Up to now, demilitarisation has generally involved the detonation of munitions in the open air with all the negative environmental issues this implies. Given the quantities of MLRS rockets involved, MBDA will, however, employ the latest equipment including robotic handling devices to ensure that operators are not endangered by proximity to energetic materials. The process will also include a special furnace capable of burning at very high temperature the propergol (the rocket propellant) and the explosives contained within the MLRS rocket. Several filtration stages have been identified to ensure that the most stringent of European environmental emissions regulations are met. Recycling also plays a large part in MBDA’s solution with 97% of the inert material in each MLRS rocket scheduled for re-use.
Referring to the project, Antoine Bouvier, CEO of MBDA, said: “The MBDA proposal is both comprehensive and mature in offering the most cost-effective and efficient solution to both NAMSA and DCMAT. For MBDA, the setting up of an industrial demilitarisation capability will provide the necessary long term expertise that is becoming increasingly expected of a weapon system company. Indeed, right at the beginning of the conceptual phase of a new programme, military customers are demanding that the through-life cost of ownership right up to the end of equipment life is taken into account”.
Plans have already been drawn up in readiness for an area to be adapted within the Bourges-Subdray facility. Suppliers of the necessary equipment have been sourced and the site would be capable of commencing full-scale demilitarisation activities within about 24 months of contract award.
BACKGROUND NOTES:
Led by many of the same advocates of the1997 Ottawa Convention banning the use of anti-personnel mines, an international agreement prohibiting the use of cluster munitions is close to being finalised. In Dublin, Ireland in May 2008, 107 countries participating in the Oslo Process agreed on a draft text requiring the destruction of all cluster munitions within eight years. This agreement concerning the Convention on Cluster Munitions (CCM) was available for signature in Oslo in December 2008. This CCM agreement will pass into force six months after it has been signed and ratified by 30 governments.

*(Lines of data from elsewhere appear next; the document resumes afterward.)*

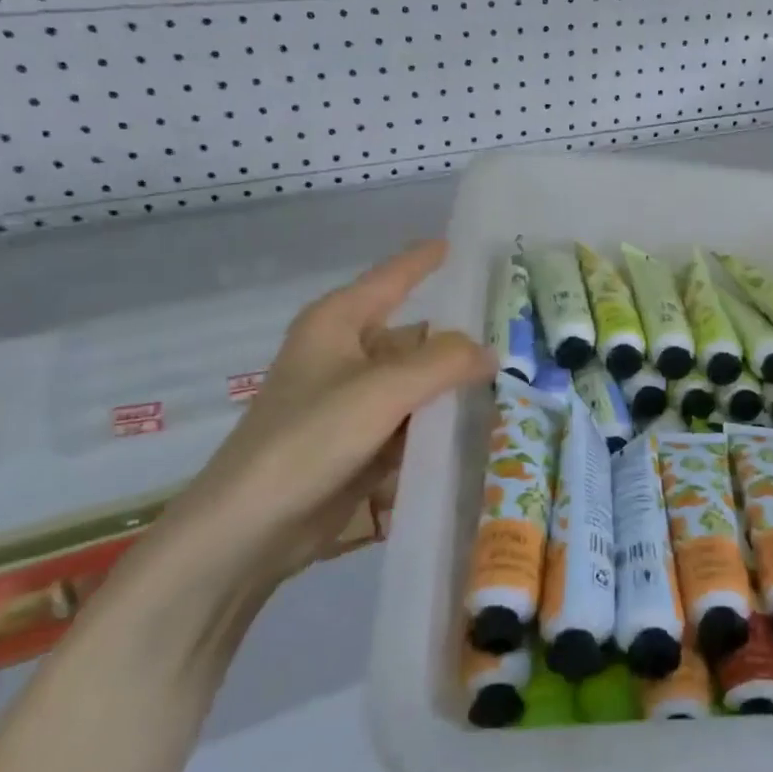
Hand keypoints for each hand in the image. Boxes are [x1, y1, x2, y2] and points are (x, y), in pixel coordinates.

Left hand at [152, 241, 493, 596]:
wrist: (251, 527)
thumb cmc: (309, 438)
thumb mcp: (382, 390)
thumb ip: (443, 362)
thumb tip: (491, 352)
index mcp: (339, 323)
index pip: (393, 277)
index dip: (427, 260)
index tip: (465, 244)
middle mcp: (346, 353)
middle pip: (415, 336)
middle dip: (461, 341)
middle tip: (521, 338)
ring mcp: (353, 400)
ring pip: (417, 382)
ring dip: (455, 388)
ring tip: (516, 384)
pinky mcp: (360, 441)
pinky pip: (411, 420)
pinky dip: (438, 423)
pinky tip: (481, 427)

Manufactured by Lockheed Martin of the USA, MLRS or the Multiple Launch Rocket System is a rocket artillery system that is in use in several NATO countries. The system launcher supports two pods, each housing six, M26, 227mm rockets capable of being fired in rapid succession out to a range of around 40km. Each rocket contains a warhead with 644, M77 sub-munitions (each one slightly smaller than a tennis ball) with anti-tank and anti-personnel properties and a solid ammonium perchlorate rocket motor. There are several variants of the rocket but in general they measure about 4m in length and weigh around 300kg. The system, with M26 rockets, was used in the 1991 Gulf War and more recently in the 2003 Iraqi Freedom campaign.
Several hundred thousands of the M26 rockets are reaching the end of their lifetime and await disposal within the coming 10 years. The significant quantity and the increasing environmental pressure call for environmentally sustainable industrial processes for both the disposal and the recycling of the materials involved.
With industrial facilities in four European countries and within the USA, MBDA has an annual turnover of EUR 2.7 billion and an order book of EUR 11.9 billion. With more than 90 armed forces customers in the world, MBDA is a world leader in missiles and missile systems.
MBDA is the only group capable of designing and producing missiles and missile systems that correspond to the full range of current and future operational needs of the three armed forces (land, sea and air). In total, the group offers a range of 45 missile systems and countermeasures products already in operational service and more than 15 others currently in development. MBDA is jointly held by BAE Systems (37.5%), EADS (37.5%) and Finmeccanica (25%).